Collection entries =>
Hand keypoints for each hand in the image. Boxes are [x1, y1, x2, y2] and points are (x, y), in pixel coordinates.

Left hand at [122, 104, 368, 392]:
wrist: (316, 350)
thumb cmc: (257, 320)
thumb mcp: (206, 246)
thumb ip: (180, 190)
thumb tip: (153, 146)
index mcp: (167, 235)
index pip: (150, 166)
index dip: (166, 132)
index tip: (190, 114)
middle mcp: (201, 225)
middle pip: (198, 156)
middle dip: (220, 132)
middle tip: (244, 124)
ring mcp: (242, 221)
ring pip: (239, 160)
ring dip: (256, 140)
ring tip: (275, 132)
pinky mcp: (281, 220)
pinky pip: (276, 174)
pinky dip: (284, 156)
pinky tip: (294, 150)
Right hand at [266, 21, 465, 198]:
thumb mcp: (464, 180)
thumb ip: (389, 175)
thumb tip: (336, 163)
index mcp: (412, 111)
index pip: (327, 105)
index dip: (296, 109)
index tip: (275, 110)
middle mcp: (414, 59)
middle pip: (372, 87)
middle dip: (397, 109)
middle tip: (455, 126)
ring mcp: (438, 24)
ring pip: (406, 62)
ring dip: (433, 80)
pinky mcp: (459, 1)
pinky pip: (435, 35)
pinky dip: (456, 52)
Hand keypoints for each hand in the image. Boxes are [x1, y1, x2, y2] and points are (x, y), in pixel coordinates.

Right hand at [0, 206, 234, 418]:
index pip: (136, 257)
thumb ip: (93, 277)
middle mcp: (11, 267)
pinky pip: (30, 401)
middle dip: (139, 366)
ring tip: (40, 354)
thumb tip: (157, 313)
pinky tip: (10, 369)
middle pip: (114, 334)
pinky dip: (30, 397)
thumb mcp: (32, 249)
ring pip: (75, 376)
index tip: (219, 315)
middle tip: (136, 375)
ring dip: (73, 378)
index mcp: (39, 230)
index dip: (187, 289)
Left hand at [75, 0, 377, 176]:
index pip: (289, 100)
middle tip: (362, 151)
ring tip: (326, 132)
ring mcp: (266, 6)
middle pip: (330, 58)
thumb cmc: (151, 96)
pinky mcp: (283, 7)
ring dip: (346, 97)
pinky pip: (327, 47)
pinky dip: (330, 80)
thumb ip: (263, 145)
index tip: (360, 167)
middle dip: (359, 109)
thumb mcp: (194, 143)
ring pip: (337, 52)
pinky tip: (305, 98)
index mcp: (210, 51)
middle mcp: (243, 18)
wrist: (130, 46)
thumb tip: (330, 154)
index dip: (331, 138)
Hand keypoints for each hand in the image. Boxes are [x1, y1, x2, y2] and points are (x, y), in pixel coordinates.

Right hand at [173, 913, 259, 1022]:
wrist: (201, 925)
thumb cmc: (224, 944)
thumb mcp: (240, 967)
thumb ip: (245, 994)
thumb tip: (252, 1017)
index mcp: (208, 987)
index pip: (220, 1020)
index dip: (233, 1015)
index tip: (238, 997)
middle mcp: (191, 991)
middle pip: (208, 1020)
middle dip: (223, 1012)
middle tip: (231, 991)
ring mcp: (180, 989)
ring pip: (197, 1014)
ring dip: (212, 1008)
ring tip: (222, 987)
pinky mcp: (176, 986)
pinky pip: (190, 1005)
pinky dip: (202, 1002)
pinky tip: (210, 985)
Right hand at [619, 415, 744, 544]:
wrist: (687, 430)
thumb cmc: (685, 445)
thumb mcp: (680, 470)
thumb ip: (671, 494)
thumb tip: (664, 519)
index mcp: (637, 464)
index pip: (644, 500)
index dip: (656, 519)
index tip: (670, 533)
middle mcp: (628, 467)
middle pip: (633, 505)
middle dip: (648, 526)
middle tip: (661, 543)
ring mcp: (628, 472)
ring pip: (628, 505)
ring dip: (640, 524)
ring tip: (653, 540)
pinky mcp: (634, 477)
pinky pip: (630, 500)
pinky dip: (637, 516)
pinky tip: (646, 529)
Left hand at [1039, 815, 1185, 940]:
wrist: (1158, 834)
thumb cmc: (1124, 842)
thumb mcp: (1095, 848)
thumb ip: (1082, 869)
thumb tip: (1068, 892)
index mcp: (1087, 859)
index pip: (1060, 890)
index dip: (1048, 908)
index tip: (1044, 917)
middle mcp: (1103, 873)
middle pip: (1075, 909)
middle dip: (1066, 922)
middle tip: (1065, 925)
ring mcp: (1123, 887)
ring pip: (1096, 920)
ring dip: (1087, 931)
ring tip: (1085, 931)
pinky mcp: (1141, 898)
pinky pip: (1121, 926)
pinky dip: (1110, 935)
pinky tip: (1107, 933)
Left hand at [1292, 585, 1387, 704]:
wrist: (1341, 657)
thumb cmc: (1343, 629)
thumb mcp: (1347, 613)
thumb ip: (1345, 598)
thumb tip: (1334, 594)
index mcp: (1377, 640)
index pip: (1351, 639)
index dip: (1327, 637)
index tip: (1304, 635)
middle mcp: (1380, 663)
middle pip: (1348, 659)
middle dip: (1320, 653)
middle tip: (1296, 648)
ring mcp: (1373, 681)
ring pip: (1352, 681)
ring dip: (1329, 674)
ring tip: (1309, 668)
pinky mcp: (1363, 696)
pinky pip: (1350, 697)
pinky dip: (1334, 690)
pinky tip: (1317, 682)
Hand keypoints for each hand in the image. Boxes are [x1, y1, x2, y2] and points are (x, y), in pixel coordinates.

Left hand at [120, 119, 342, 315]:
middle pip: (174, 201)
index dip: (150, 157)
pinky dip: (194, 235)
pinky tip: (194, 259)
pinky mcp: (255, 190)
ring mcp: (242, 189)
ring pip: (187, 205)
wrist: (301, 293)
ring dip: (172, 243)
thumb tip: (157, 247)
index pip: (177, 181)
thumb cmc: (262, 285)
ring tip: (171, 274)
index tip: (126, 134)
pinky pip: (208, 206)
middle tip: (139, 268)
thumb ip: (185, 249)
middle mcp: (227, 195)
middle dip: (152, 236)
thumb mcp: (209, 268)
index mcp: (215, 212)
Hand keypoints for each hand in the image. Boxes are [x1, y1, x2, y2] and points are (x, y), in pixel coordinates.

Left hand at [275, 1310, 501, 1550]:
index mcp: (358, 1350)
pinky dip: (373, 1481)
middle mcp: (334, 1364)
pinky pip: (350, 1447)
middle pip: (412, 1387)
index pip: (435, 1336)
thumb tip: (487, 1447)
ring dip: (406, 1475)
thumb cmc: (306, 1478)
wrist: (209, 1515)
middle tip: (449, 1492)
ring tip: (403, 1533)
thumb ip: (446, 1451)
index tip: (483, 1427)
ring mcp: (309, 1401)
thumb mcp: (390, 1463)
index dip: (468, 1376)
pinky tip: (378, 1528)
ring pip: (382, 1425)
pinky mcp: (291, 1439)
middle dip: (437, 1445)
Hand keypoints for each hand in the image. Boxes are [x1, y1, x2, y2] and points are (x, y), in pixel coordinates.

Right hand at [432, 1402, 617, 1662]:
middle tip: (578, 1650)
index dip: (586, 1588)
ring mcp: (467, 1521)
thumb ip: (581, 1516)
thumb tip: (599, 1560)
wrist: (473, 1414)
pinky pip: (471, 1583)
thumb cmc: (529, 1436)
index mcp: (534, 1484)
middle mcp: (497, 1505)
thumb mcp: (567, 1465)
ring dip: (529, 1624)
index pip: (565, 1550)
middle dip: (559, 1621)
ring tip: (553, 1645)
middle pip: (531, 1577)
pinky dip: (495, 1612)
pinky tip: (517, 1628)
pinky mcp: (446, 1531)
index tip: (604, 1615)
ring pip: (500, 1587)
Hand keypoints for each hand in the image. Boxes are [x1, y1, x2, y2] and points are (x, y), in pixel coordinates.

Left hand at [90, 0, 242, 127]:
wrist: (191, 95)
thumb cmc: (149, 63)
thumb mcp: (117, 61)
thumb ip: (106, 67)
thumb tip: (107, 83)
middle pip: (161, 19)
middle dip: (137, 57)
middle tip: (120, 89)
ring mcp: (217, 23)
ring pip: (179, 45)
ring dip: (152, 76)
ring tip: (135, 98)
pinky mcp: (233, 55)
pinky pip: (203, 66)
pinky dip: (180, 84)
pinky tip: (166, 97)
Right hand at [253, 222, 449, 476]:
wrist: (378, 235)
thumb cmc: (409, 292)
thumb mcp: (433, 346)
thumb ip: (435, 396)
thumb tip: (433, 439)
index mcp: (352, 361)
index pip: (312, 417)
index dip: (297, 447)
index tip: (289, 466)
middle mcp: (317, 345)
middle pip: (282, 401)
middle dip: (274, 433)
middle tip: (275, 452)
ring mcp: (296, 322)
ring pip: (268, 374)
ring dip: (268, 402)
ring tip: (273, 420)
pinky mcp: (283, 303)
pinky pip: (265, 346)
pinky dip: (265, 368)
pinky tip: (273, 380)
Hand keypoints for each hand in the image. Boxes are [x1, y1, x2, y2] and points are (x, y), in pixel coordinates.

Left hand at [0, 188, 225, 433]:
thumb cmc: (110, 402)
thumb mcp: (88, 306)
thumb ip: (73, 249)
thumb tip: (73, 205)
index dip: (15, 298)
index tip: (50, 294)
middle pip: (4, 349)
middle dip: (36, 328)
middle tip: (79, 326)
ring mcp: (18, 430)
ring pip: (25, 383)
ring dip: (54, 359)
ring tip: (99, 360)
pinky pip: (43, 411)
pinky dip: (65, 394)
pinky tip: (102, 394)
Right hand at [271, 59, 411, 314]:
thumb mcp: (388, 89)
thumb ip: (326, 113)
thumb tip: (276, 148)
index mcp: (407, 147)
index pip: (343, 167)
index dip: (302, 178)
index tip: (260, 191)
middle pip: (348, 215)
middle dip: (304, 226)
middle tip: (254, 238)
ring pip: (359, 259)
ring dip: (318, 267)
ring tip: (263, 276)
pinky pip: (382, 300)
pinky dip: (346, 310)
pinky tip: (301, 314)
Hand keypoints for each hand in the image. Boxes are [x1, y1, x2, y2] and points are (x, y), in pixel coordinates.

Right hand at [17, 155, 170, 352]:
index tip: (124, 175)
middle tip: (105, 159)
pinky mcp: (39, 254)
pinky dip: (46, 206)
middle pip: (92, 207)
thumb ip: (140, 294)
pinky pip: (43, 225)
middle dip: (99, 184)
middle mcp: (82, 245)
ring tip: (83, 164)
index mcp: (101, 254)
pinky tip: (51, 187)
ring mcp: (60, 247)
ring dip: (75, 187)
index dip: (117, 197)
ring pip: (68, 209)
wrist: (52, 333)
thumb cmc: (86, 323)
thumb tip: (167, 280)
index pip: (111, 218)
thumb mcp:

Work required =>
Each line above from the one with "middle pip: (1075, 909)" up to and including the one with "thumb tip: (487, 1447)" must be set down exactly, and no line outside that span may appear.

Written solution =>
middle pip: (1075, 909)
middle dip: (1066, 922)
middle tip: (1065, 925)
ring mcp: (1123, 887)
ring pip: (1096, 920)
ring dip: (1087, 931)
ring tip: (1085, 931)
pinky mcp: (1141, 898)
pinky pip: (1121, 926)
pinky dip: (1110, 935)
pinky tip: (1107, 933)
Left hand at [1292, 585, 1387, 704]:
wrist: (1341, 657)
thumb cmc: (1343, 629)
thumb mcp: (1347, 613)
thumb ip: (1345, 598)
thumb tip: (1334, 594)
index mcp: (1377, 640)
index pip: (1351, 639)
index dip: (1327, 637)
index tip: (1304, 635)
middle mcp: (1380, 663)
middle pip: (1348, 659)
middle dip: (1320, 653)
middle tip: (1296, 648)
ring mcp: (1373, 681)
ring pip: (1352, 681)
ring dip: (1329, 674)
ring tip: (1309, 668)
pinky mcp: (1363, 696)
pinky pip: (1350, 697)
pinky dip: (1334, 690)
pinky tip: (1317, 682)
Hand keypoints for each hand in the image. Boxes are [x1, y1, x2, y2] and points are (x, y), in pixel coordinates.

Left hand at [120, 119, 342, 315]:
middle pip: (174, 201)
index dip: (150, 157)
pinky dip: (194, 235)
pinky tip: (194, 259)
pinky mcp: (255, 190)
ring mcp: (242, 189)
ring pip: (187, 205)
wrist: (301, 293)
ring dip: (172, 243)
thumb tip: (157, 247)
index pip: (177, 181)
thumb cmc: (262, 285)
ring tip: (171, 274)
index tip: (126, 134)
pinky pip: (208, 206)
middle tip: (139, 268)
thumb ip: (185, 249)
middle mcp: (227, 195)
middle dip: (152, 236)
thumb mcp: (209, 268)
index mcp: (215, 212)
Hand keypoints for each hand in the image. Boxes are [x1, y1, x2, y2] and points are (x, y), in pixel coordinates.

Left hand at [275, 1310, 501, 1550]:
index mcp: (358, 1350)
pinky dip: (373, 1481)
middle mcp: (334, 1364)
pinky pip: (350, 1447)
middle pip: (412, 1387)
index pip: (435, 1336)
thumb tip: (487, 1447)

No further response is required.